Central Bank Chief Says Colombia Can’t Maintain Current Stimulus
(Bloomberg) -- Colombia’s rapid recovery and growing inflationary pressure mean the central bank will need to pare back the amount of stimulus it’s providing the economy, bank Governor Leonardo Villar said.
“We saw the need to begin reducing the magnitude of stimulus,” Villar said in a presentation Thursday, referring to the central bank board’s discussion in its last policy meeting in July. “That doesn’t mean eliminating stimulus altogether.”
The bank will begin to lift interest rates “gradually”, he said, without specifying when it will start. Analysts surveyed by the central bank are forecasting the first rate increase in more than five years when the board meets Sept. 30.
Central banks across Latin America are raising interest rates, with every major economy in the region now afflicted by above-target inflation.
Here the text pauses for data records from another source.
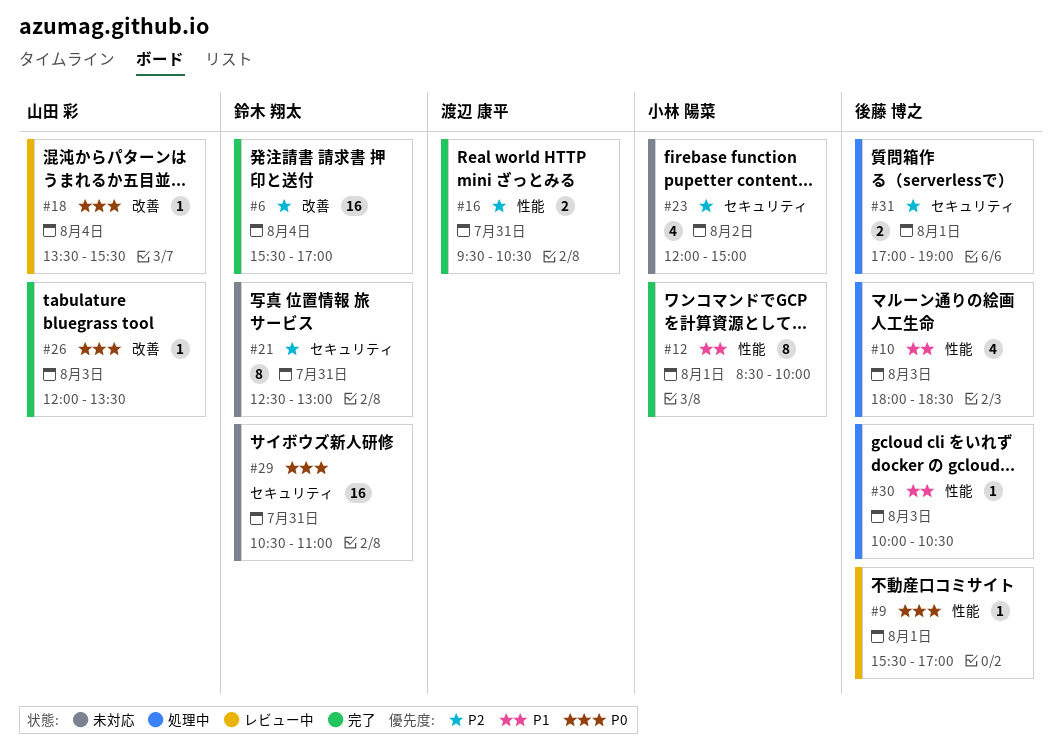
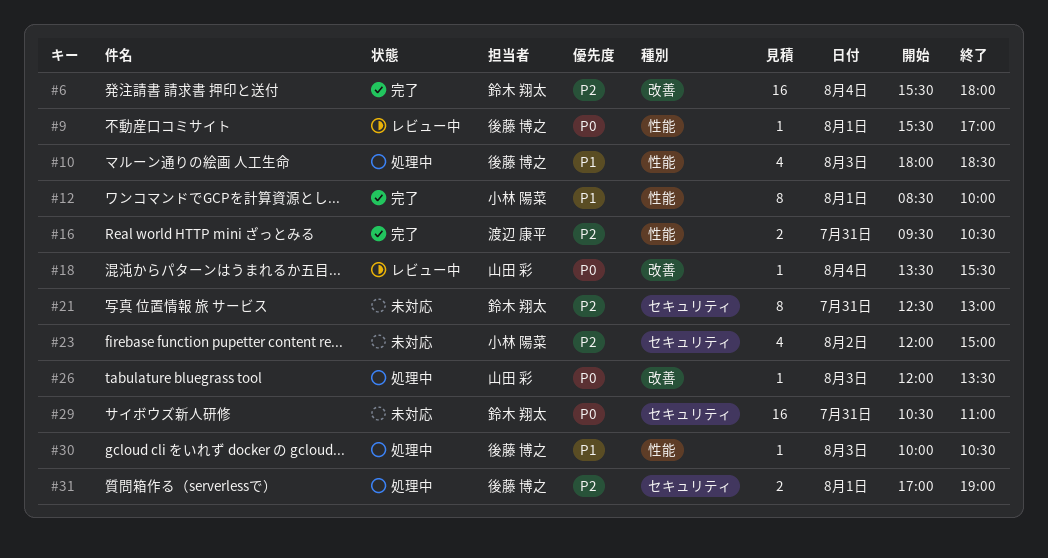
#6, ends: 17:00 -> 18:00
#26, status: 完了 -> 処理中

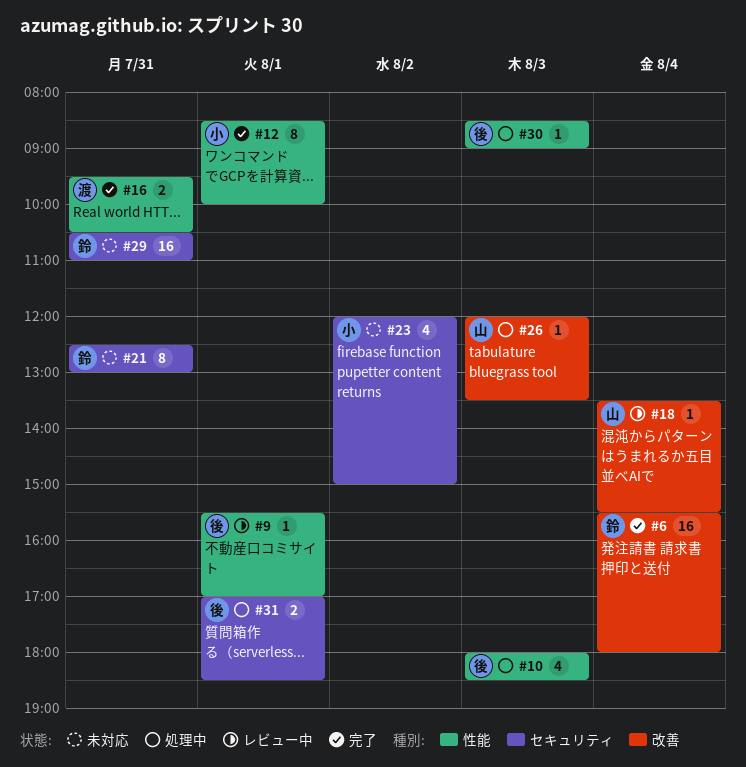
#30, begins: 10:00 -> 08:30
#30, ends: 10:30 -> 09:00
#31, ends: 19:00 -> 18:30

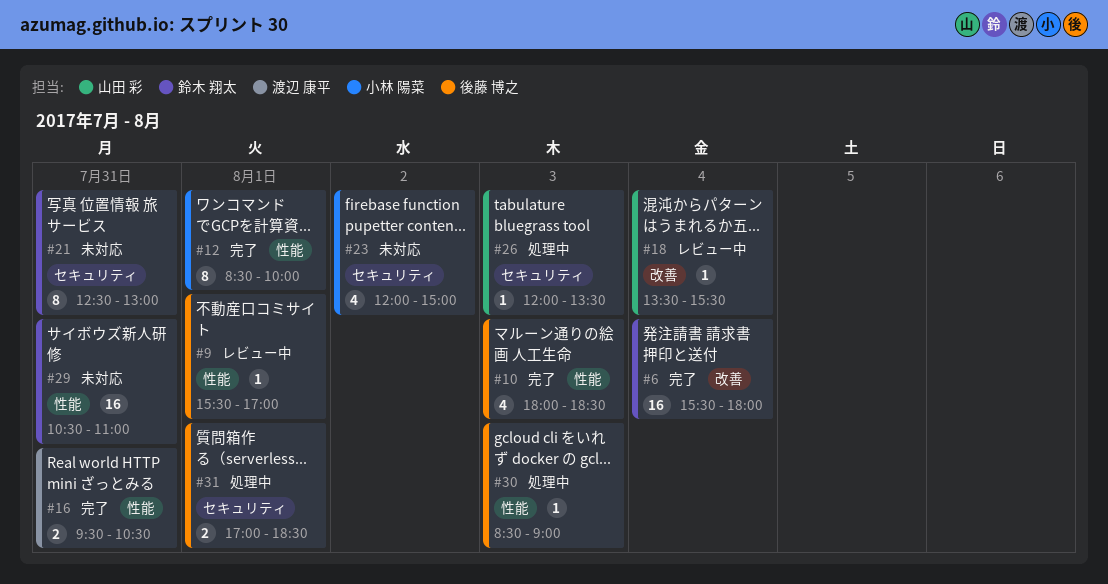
#10, status: 処理中 -> 完了
#26, label: 改善 -> セキュリティ
#29, label: セキュリティ -> 性能

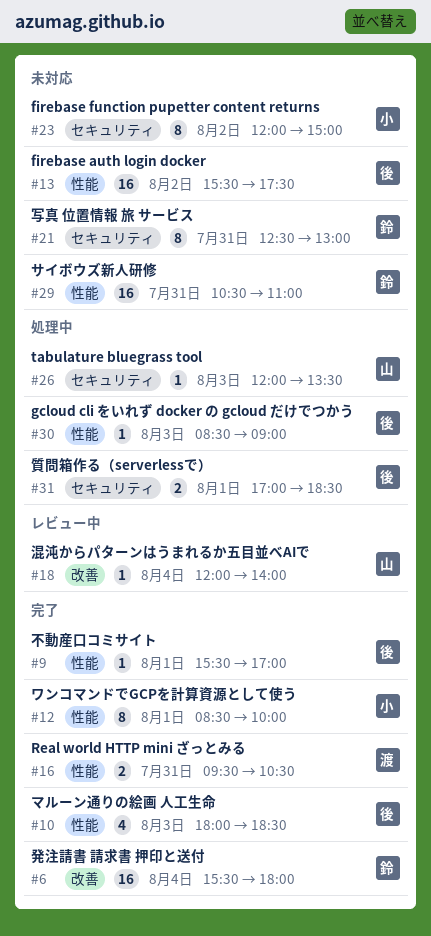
#9, status: レビュー中 -> 完了
#13: none -> present
#18, begins: 13:30 -> 12:00
#18, ends: 15:30 -> 14:00
#23, estimate: 4 -> 8

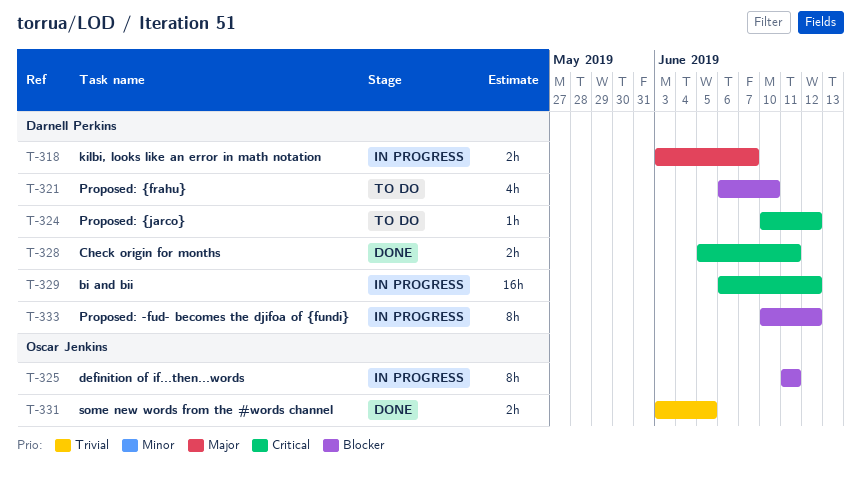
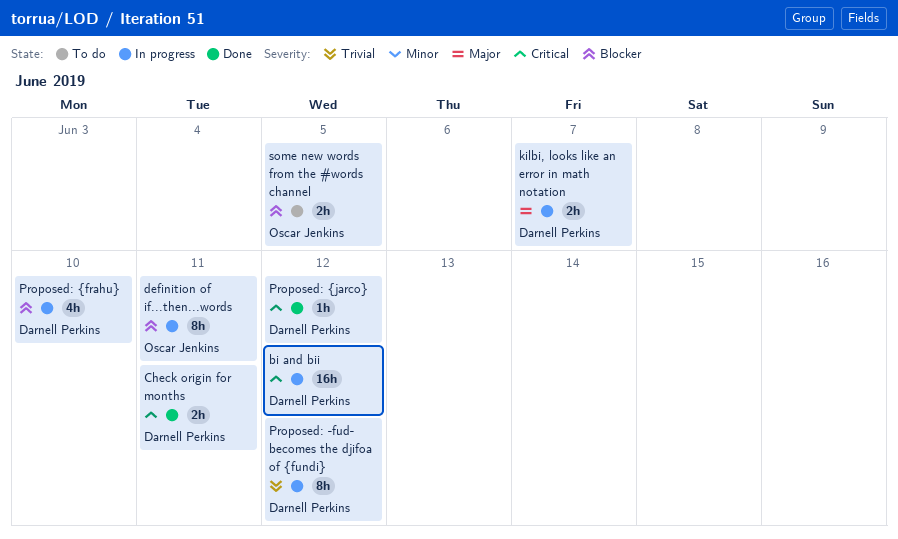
Proposed: -fud- becomes the djifoa of {fundi}, priority: Blocker -> Trivial
Proposed: {frahu}, status: To do -> In progress
Proposed: {jarco}, status: To do -> Done
some new words from the #words channel, status: Done -> To do
some new words from the #words channel, priority: Trivial -> Blocker

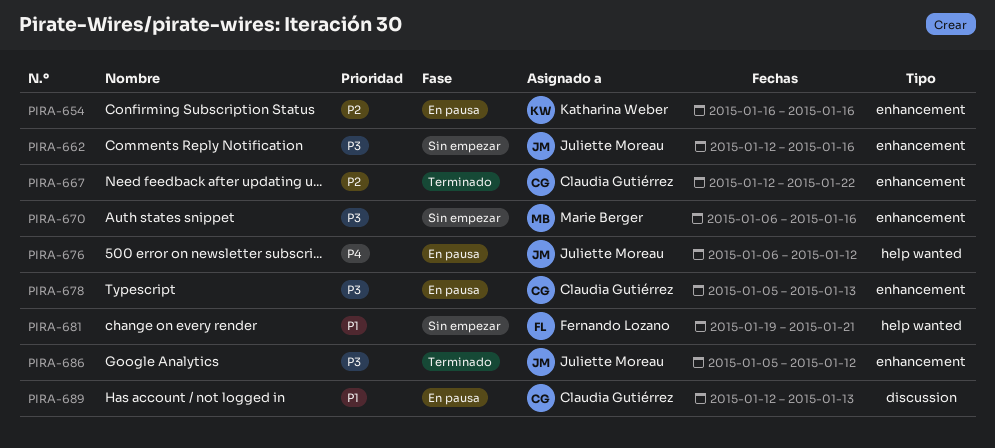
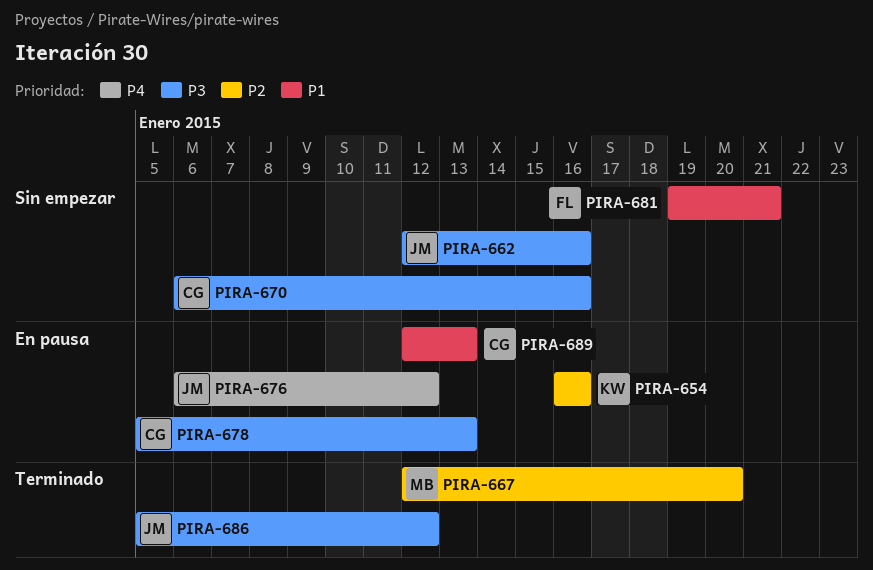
PIRA-667, owner: Claudia Gutiérrez -> Marie Berger
PIRA-667, due: Jan 22 -> Jan 20
PIRA-670, owner: Marie Berger -> Claudia Gutiérrez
Chile shocked traders last week with its biggest interest rate rise in two decades, and Brazil, Mexico, and Peru have all increased borrowing costs in recent months.
Colombia is the only major inflation-targeting economy in the region that hasn’t yet begun to withdraw the monetary stimulus it deployed after the pandemic hit last year. Villar’s comments signal that it may soon follow suit.
In July, the central bank left its interest rate at a record low 1.75%, saying that the spike in consumer prices was temporary. However, since then annual inflation in August accelerated to 4.4%, above the upper limit of the target range. And Villar acknowledged that inflation expectations have also started creeping up.
“At this moment inflation expectations remain anchored in the sense that economic actors in surveys suggest that inflation is rising temporarily, but that next year it will return back to the target and in subsequent years will remain around the 3% target,” Villar said. “Even though it’s at the margin, those expectations have risen so we need to be very cautious.”
The bank forecasts the economy will grow 7.5% this year following a record contraction in 2020.
Central bank co-director Bibiana Taboada said earlier this week that the bank will try to make rate increases “gradual as far as possible, to maintain the stimulus that the economy still requires,” pointing to the weak labor market.